### Study material
# # # #

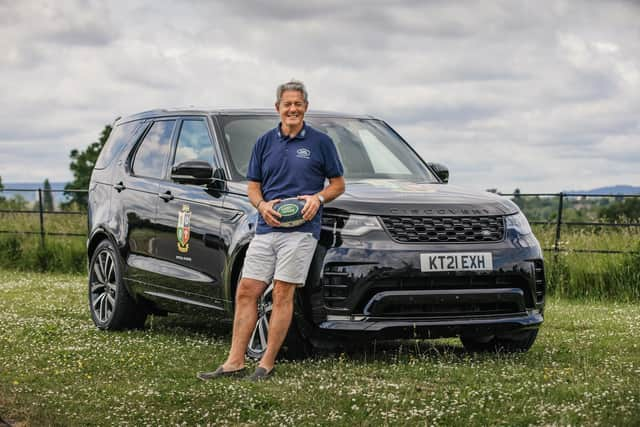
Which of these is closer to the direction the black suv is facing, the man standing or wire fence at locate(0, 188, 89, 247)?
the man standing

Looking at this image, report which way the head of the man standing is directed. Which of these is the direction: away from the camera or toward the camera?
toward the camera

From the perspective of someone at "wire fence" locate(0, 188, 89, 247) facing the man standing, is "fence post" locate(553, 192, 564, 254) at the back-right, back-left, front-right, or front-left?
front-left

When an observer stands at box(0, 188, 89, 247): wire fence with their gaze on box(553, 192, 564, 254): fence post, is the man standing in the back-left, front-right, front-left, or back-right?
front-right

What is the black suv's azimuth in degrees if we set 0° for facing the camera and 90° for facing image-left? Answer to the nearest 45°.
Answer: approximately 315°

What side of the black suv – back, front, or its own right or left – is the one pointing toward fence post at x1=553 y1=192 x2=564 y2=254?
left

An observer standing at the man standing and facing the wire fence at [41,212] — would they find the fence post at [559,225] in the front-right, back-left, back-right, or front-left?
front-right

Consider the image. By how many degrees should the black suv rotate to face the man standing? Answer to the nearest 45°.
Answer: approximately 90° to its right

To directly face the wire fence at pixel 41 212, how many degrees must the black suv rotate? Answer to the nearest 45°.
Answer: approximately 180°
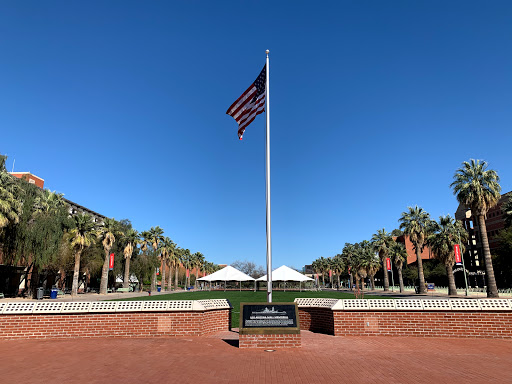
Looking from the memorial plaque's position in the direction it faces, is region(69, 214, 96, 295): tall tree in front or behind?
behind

# # # #

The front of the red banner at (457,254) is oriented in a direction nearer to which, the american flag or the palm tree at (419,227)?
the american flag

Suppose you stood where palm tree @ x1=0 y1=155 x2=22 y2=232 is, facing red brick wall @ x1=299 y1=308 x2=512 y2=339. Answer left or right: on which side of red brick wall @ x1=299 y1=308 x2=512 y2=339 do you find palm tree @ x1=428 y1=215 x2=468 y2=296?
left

# # # #

### Try it
How many lines in the items above contain the string "flag", with case counting? Reply with the number alone.

### Task answer
2